Records from a data source:
══════
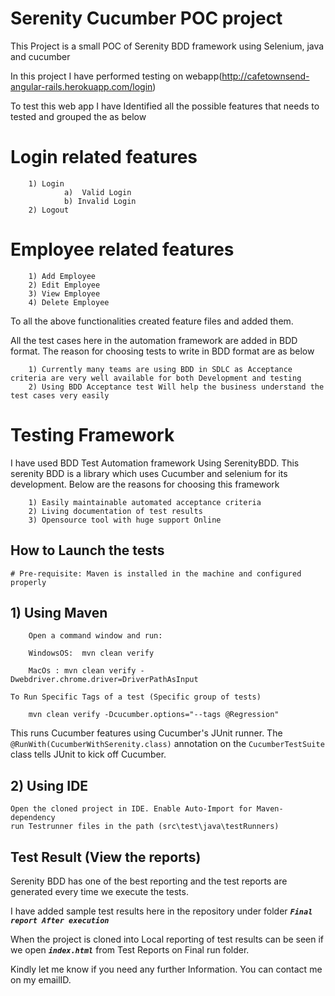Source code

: # Serenity Cucumber POC project

This Project is a small POC of Serenity BDD framework using Selenium, java and cucumber

In this project I have performed testing on webapp(http://cafetownsend-angular-rails.herokuapp.com/login)

To test this web app I have Identified all the possible features that needs to tested and grouped the as below

# Login related features
		
		1) Login 
			    a)  Valid Login 
			    b) Invalid Login
		2) Logout
		
# Employee related features
		
		1) Add Employee
		2) Edit Employee
		3) View Employee 
		4) Delete Employee
		
To all the above functionalities created feature files and added them.

All the test cases here in the automation framework are added in BDD format. The reason for choosing tests to write in BDD format are as below

		1) Currently many teams are using BDD in SDLC as Acceptance criteria are very well available for both Development and testing
		2) Using BDD Acceptance test Will help the business understand the test cases very easily
		
# Testing Framework

I have used BDD Test Automation framework Using SerenityBDD. This serenity BDD is a library which uses Cucumber and selenium for its development. Below are the reasons for choosing this framework

		1) Easily maintainable automated acceptance criteria 
		2) Living documentation of test results
		3) Opensource tool with huge support Online
		


## How to Launch the tests

	# Pre-requisite: Maven is installed in the machine and configured properly
	
## 1) Using Maven

		Open a command window and run:

		WindowsOS:	mvn clean verify 

		MacOs : mvn clean verify -Dwebdriver.chrome.driver=DriverPathAsInput

	To Run Specific Tags of a test (Specific group of tests)

	  	mvn clean verify -Dcucumber.options="--tags @Regression"

This runs Cucumber features using Cucumber's JUnit runner. The `@RunWith(CucumberWithSerenity.class)` annotation on the `CucumberTestSuite`
class tells JUnit to kick off Cucumber.

## 2) Using IDE
	Open the cloned project in IDE. Enable Auto-Import for Maven-dependency
	run Testrunner files in the path (src\test\java\testRunners)


## Test Result (View the reports)
Serenity BDD has one of the best reporting and the test reports are generated every time we execute the tests.

I have added sample test results here in the repository under folder **_`Final report After execution`_**

When the project is cloned into Local reporting of test results can be seen if we open **_`index.html`_** from Test Reports on Final run folder.	
	
	
Kindly let me know if you need any further Information. You can contact me on my emailID.	
	





		
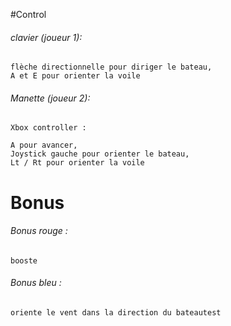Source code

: #Control 


###### clavier (joueur 1):


	flèche directionnelle pour diriger le bateau,
	A et E pour orienter la voile


###### Manette (joueur 2):


	Xbox controller :

	A pour avancer,
	Joystick gauche pour orienter le bateau,
	Lt / Rt pour orienter la voile


# Bonus 



###### Bonus rouge :

	booste 

###### Bonus bleu :
	
	oriente le vent dans la direction du bateautest

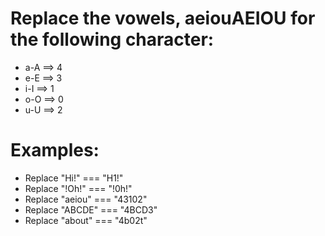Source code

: # Replace the vowels, aeiouAEIOU for the following character:

* a-A ==> 4
* e-E ==> 3
* i-I ==> 1
* o-O ==> 0
* u-U ==> 2

# Examples:

* Replace "Hi!" === "H1!"
* Replace "!Oh!" === "!0h!"
* Replace "aeiou" === "43102"
* Replace "ABCDE" === "4BCD3"
* Replace "about" === "4b02t"
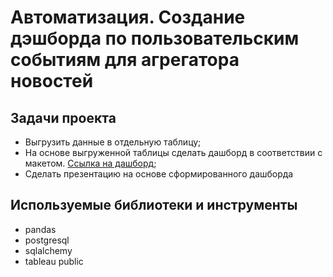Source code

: # Автоматизация. Создание дэшборда по пользовательским событиям для агрегатора новостей

## Задачи проекта
* Выгрузить данные в отдельную таблицу;
* На основе выгруженной таблицы сделать дашборд в соответствии с макетом. [Cсылка на дашборд](https://public.tableau.com/views/_16696032525000/Dashboard1?:language=en-US&:display_count=n&:origin=viz_share_link);
* Сделать презентацию на основе сформированного дашборда

## Используемые библиотеки и инструменты
* pandas
* postgresql
* sqlalchemy
* tableau public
══════
## Exercise details
Rename "postgresql" to "mysql" everywhere in the data above, keeping everything else the same. Omit the pictures from your answer.

## Response for this exercise
Source code

: # Serenity Cucumber POC project

This Project is a small POC of Serenity BDD framework using Selenium, java and cucumber

In this project I have performed testing on webapp(http://cafetownsend-angular-rails.herokuapp.com/login)

To test this web app I have Identified all the possible features that needs to tested and grouped the as below

# Login related features
		
		1) Login 
			    a)  Valid Login 
			    b) Invalid Login
		2) Logout
		
# Employee related features
		
		1) Add Employee
		2) Edit Employee
		3) View Employee 
		4) Delete Employee
		
To all the above functionalities created feature files and added them.

All the test cases here in the automation framework are added in BDD format. The reason for choosing tests to write in BDD format are as below

		1) Currently many teams are using BDD in SDLC as Acceptance criteria are very well available for both Development and testing
		2) Using BDD Acceptance test Will help the business understand the test cases very easily
		
# Testing Framework

I have used BDD Test Automation framework Using SerenityBDD. This serenity BDD is a library which uses Cucumber and selenium for its development. Below are the reasons for choosing this framework

		1) Easily maintainable automated acceptance criteria 
		2) Living documentation of test results
		3) Opensource tool with huge support Online
		


## How to Launch the tests

	# Pre-requisite: Maven is installed in the machine and configured properly
	
## 1) Using Maven

		Open a command window and run:

		WindowsOS:	mvn clean verify 

		MacOs : mvn clean verify -Dwebdriver.chrome.driver=DriverPathAsInput

	To Run Specific Tags of a test (Specific group of tests)

	  	mvn clean verify -Dcucumber.options="--tags @Regression"

This runs Cucumber features using Cucumber's JUnit runner. The `@RunWith(CucumberWithSerenity.class)` annotation on the `CucumberTestSuite`
class tells JUnit to kick off Cucumber.

## 2) Using IDE
	Open the cloned project in IDE. Enable Auto-Import for Maven-dependency
	run Testrunner files in the path (src\test\java\testRunners)


## Test Result (View the reports)
Serenity BDD has one of the best reporting and the test reports are generated every time we execute the tests.

I have added sample test results here in the repository under folder **_`Final report After execution`_**

When the project is cloned into Local reporting of test results can be seen if we open **_`index.html`_** from Test Reports on Final run folder.	
	
	
Kindly let me know if you need any further Information. You can contact me on my emailID.	
	





		
Source code

: #Control 


###### clavier (joueur 1):


	flèche directionnelle pour diriger le bateau,
	A et E pour orienter la voile


###### Manette (joueur 2):


	Xbox controller :

	A pour avancer,
	Joystick gauche pour orienter le bateau,
	Lt / Rt pour orienter la voile


# Bonus 



###### Bonus rouge :

	booste 

###### Bonus bleu :
	
	oriente le vent dans la direction du bateautest

Source code

: # Replace the vowels, aeiouAEIOU for the following character:

* a-A ==> 4
* e-E ==> 3
* i-I ==> 1
* o-O ==> 0
* u-U ==> 2

# Examples:

* Replace "Hi!" === "H1!"
* Replace "!Oh!" === "!0h!"
* Replace "aeiou" === "43102"
* Replace "ABCDE" === "4BCD3"
* Replace "about" === "4b02t"
Source code

: # Автоматизация. Создание дэшборда по пользовательским событиям для агрегатора новостей

## Задачи проекта
* Выгрузить данные в отдельную таблицу;
* На основе выгруженной таблицы сделать дашборд в соответствии с макетом. [Cсылка на дашборд](https://public.tableau.com/views/_16696032525000/Dashboard1?:language=en-US&:display_count=n&:origin=viz_share_link);
* Сделать презентацию на основе сформированного дашборда

## Используемые библиотеки и инструменты
* pandas
* mysql
* sqlalchemy
* tableau public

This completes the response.